Optimum partition size for new SSD volume?

Discussion in 'macOS' started by Spectrum, Jan 8, 2013.

  1. Spectrum macrumors 65816


    Mar 23, 2005
    Never quite sure
    I've recently installed a Crucial m4 512GB into a 2011 MBPro running 10.6.8

    I have cloned my old hard-disk. But: how large a partition should one format the new Crucial SSD?

    From various reading, I assumed that OSX would show the 512GB SSD as approx 480GB of useable space (due to 7% being left "spare" for the Crucial SSD firmware/defrag/garbage collection etc). However, OSX currently lists the drive as being a single 511.2GB partition. Please note that I have also installed the TRIM hack.

    Today I noticed that on my 2011 mac mini with Apple installed 256GB SSD, OSX displays the size as 251GB - i.e. smaller than 256GB, but proportionally much larger than is expected for a SSD with a spare area of 7% (expect approx 240GB).

    Is there in fact any reason/need to format the new 512GB drive to 480GB (or smaller)?

    What size (useable) do others see OSX reporting for SSDs (both installed by Apple and user installed)?
  2. benwiggy macrumors 68020

    Jun 15, 2012
    As much as there is.

    I don't know where you've read that you lose 7%.

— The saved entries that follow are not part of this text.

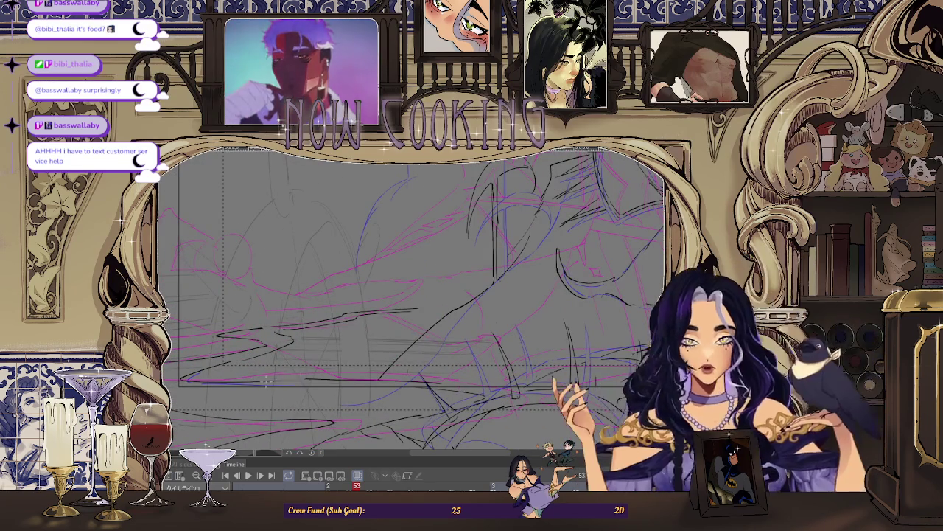
scroll(247, 377, up, 1)
scroll(372, 320, up, 2)
scroll(372, 320, down, 2)
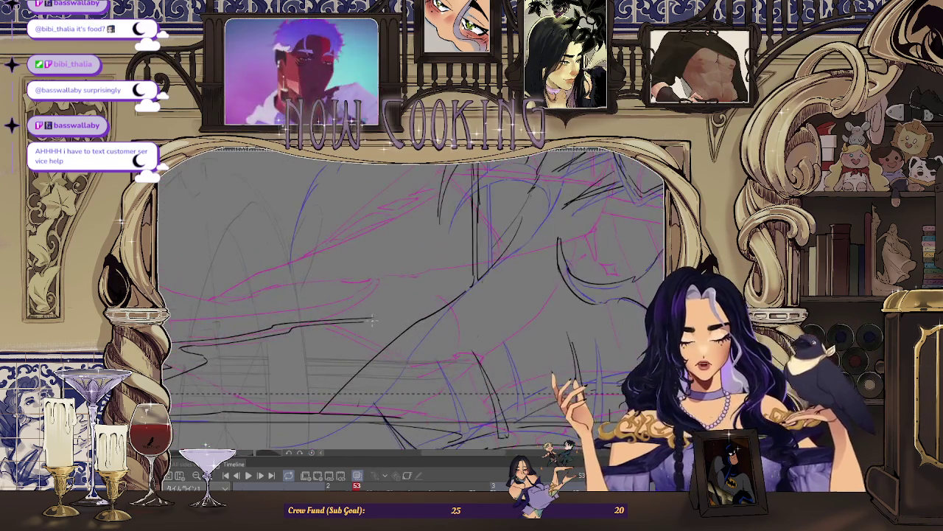
scroll(375, 400, down, 3)
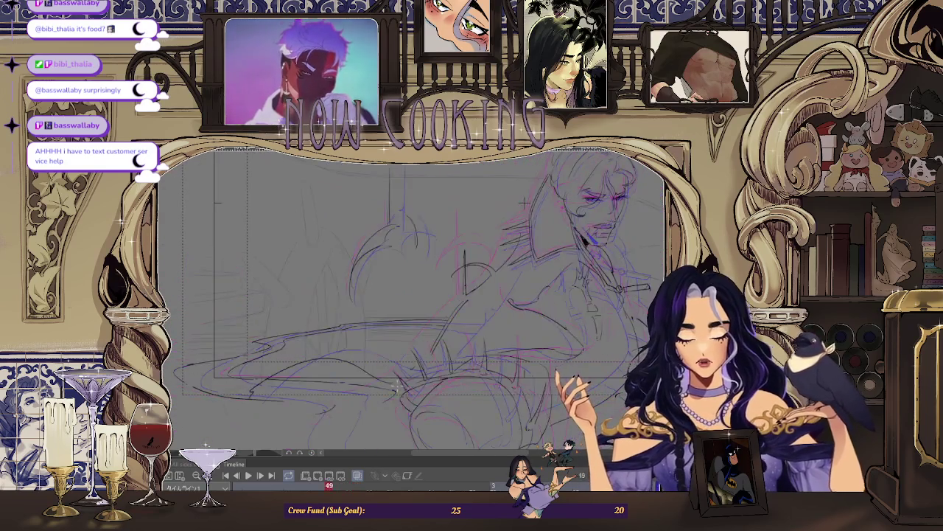
scroll(375, 401, down, 2)
Flip among frames 49–53 and settle back on frame 51
key(Right)
key(Right)
key(Right)
key(Right)
key(Right)
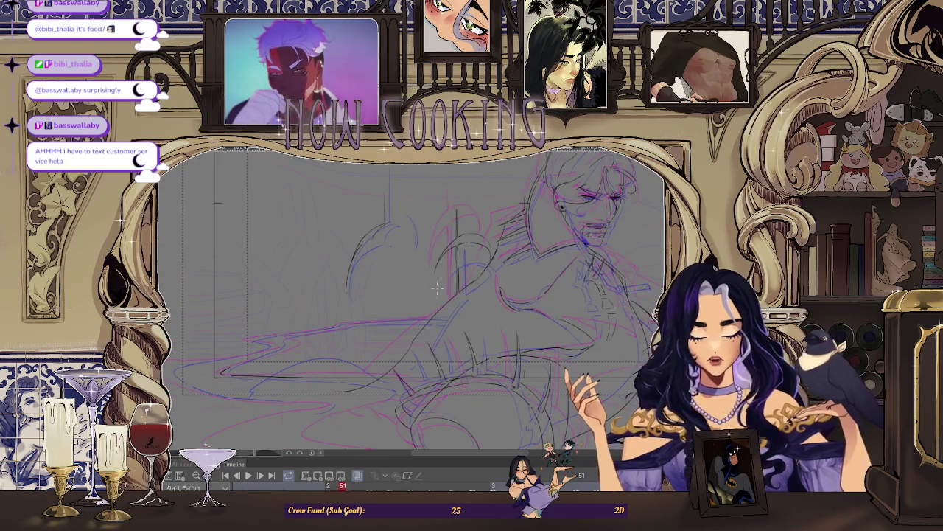
key(Right)
key(Right)
scroll(393, 324, up, 3)
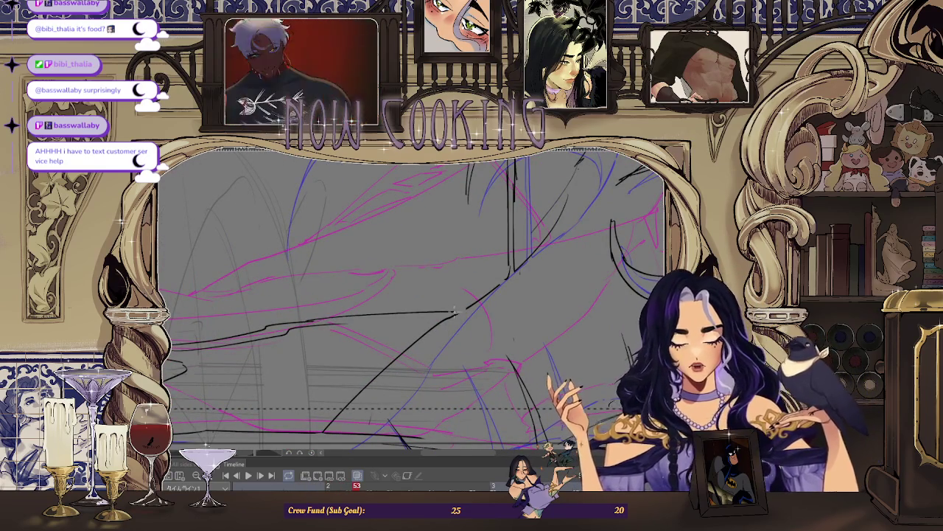
scroll(446, 314, up, 1)
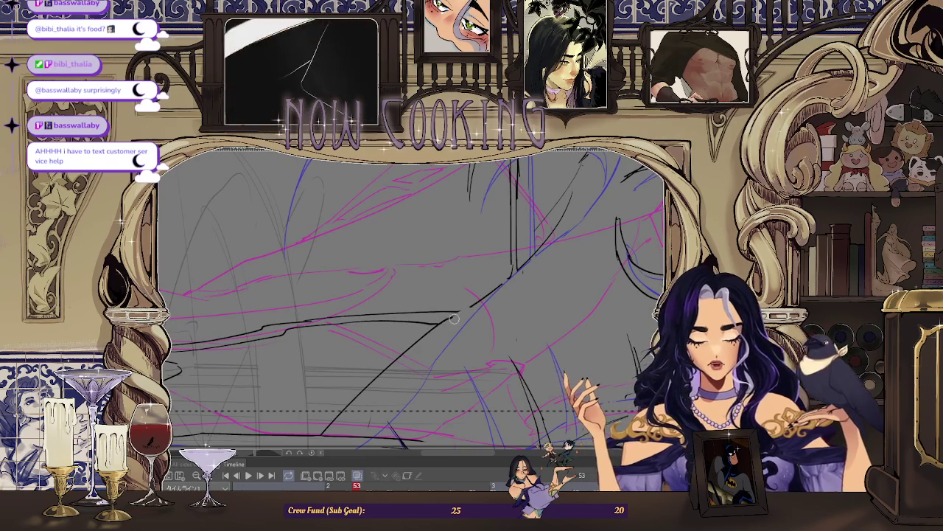
key(Left)
key(Left)
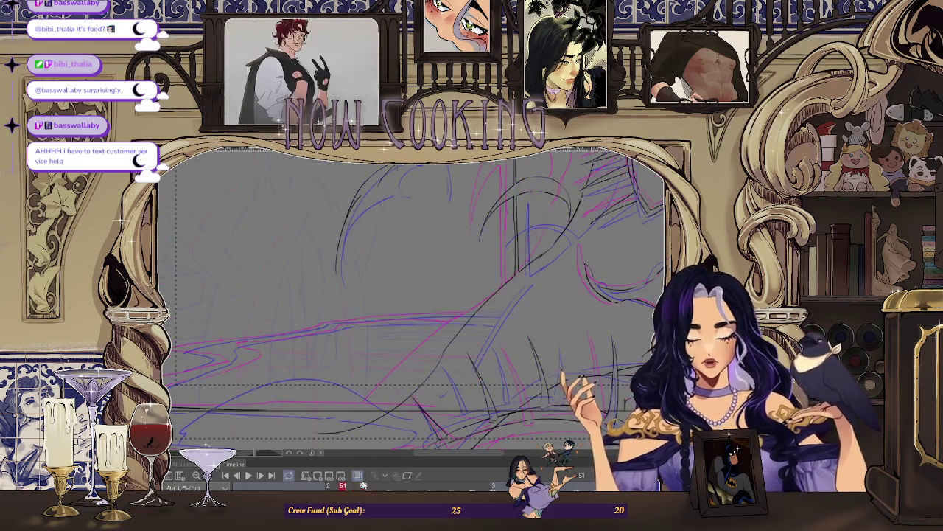
scroll(363, 317, up, 2)
scroll(319, 330, up, 1)
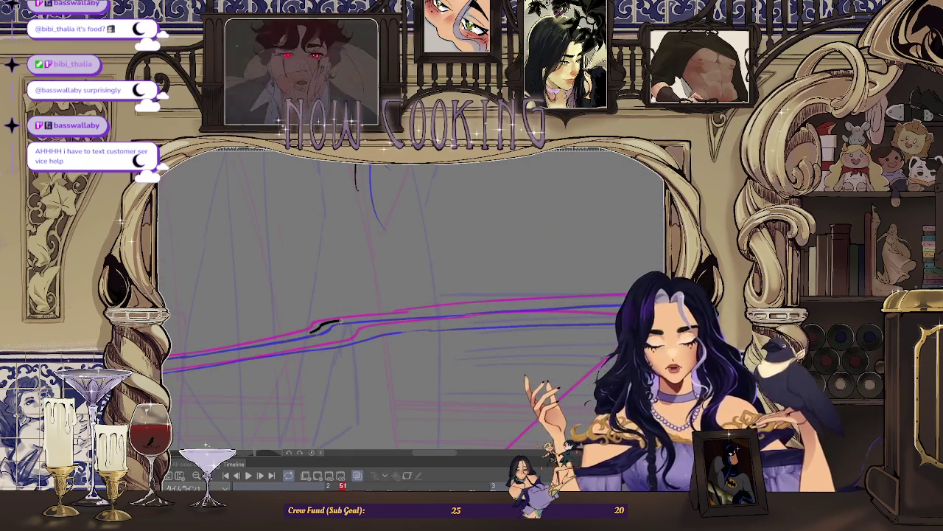
Trace the upper and lower drapery curves of frame 51 in black ink
drag(328, 325, 283, 334)
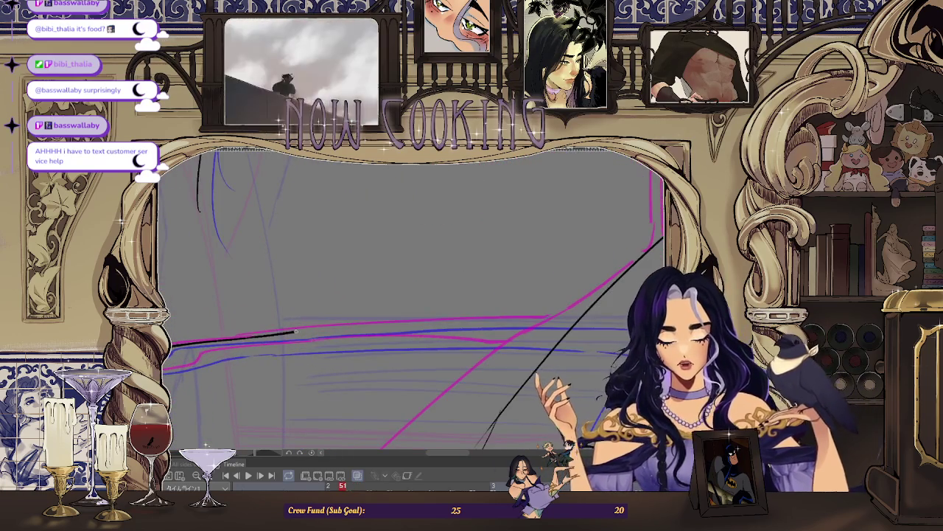
drag(412, 310, 384, 280)
drag(360, 319, 356, 344)
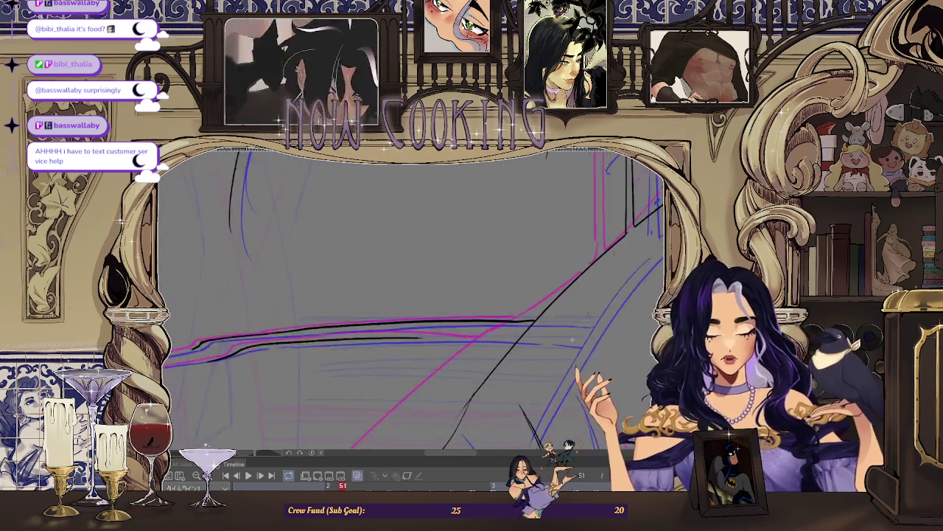
drag(478, 333, 373, 334)
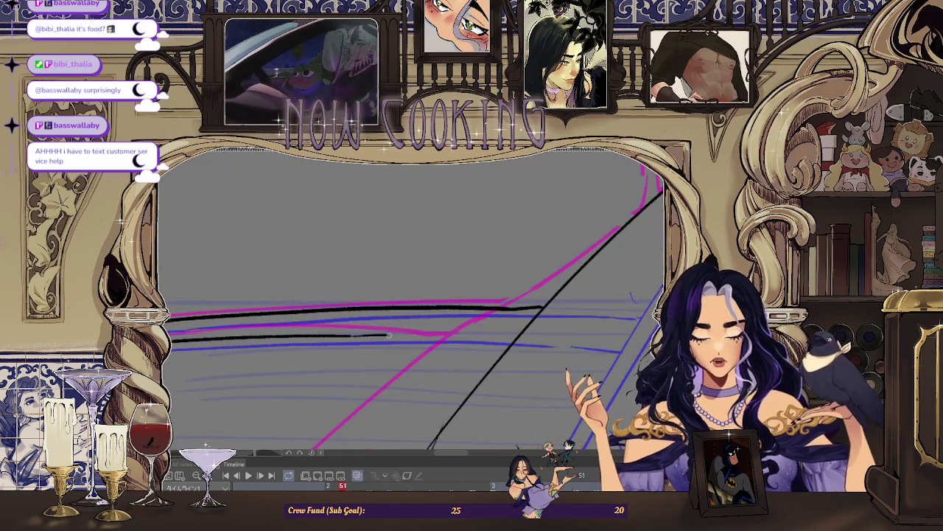
mouse_move(514, 336)
mouse_down()
mouse_move(197, 347)
mouse_move(408, 308)
mouse_up()
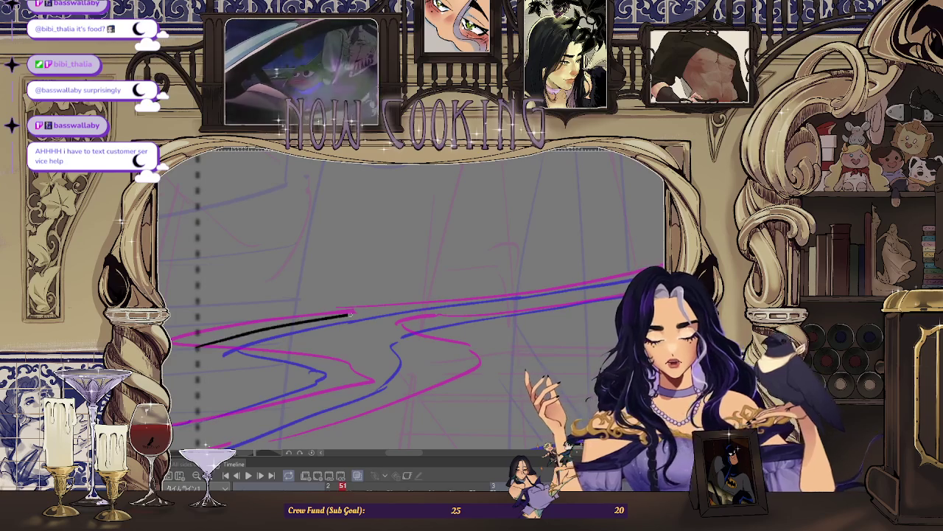
mouse_move(185, 359)
mouse_down()
mouse_move(469, 304)
mouse_move(274, 342)
mouse_up()
mouse_move(470, 314)
mouse_down()
mouse_move(410, 351)
mouse_move(317, 369)
mouse_move(369, 358)
mouse_up()
drag(305, 367, 319, 374)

    Just use the whole thing.

    Yes, Disk Utility will report the formatted size as slightly less than the 256 it is described as having -- but it does the same for a mechanical drive too. PC vendors always have "actual formatted capacity less" in small print. But it's certainly not 7%.

    And don't forget that you get differences between binary and decimal interpretations of "Mega" and "Giga".
  3. Spectrum thread starter macrumors 65816


    Mar 23, 2005
    Never quite sure
    Thanks. I thought all SSDs needed spare area so that they can run garbage collection routines efficiently?

    For example, many SSDs advertise only 240GB (when clearly the NAND will be packaged to make 256GB). For example all the OWC drives are multiples of 60GB (per 64GB). 60, 120, 240, 480, 960...

    Anandtech had an interesting article about how the amount of free space (up to 25%) can massively improve consistency of IO operations with heavy workloads. Now I'm not concerned about heavy workloads at all, but I just want to make sure I'm setting up the drive correctly for "normal" use.

    Does it only matter if one fills the entire volume with data? Hence formatting to 90% capacity ensure you never eat into the spare area? On a traditional HD I try to keep >10% free anyway.

    Secondly: I have another 2008 MBPro with new 512GB SSD that I cloned a 10.5 image onto. I plan to replace that with a cloned 10.6.8 image. Due to the way SSDs write data for wear-levelling, am I correct in thinking that I should first "erase" that SSD by writing one enormous contiguous file onto it - then deleting - basically to ensure that the new 10.6.8 image is written to contiguous blocks and not fragmented?

    Or does it not matter?
  4. benwiggy macrumors 68020

    Jun 15, 2012
    I have an OCZ SSD in my 2009 MacBook. It's 247Gb. I can't make it bigger than that: that's the maximum size. It may have 256Gb of chips, but I can't use that.

    In a traditional hard drive on OS X, you need some to keep some free space on the disk -- some say 10% -- but that's space WITHIN the partition.
    Even on an SSD, you still need to keep some free space on the system partition. Partitioning 10% off won't do you any good.

    I'm not sure you need to worry about wiping the disk first for fragmentation. OS X defrags on the fly anyway, and I'm not sure what the performance penalty would be on an SSD for fragmentation, if anything.
    I don't know much about SSD internals, but generally: I would just use the disk as normal, and not get too bogged down in the detail.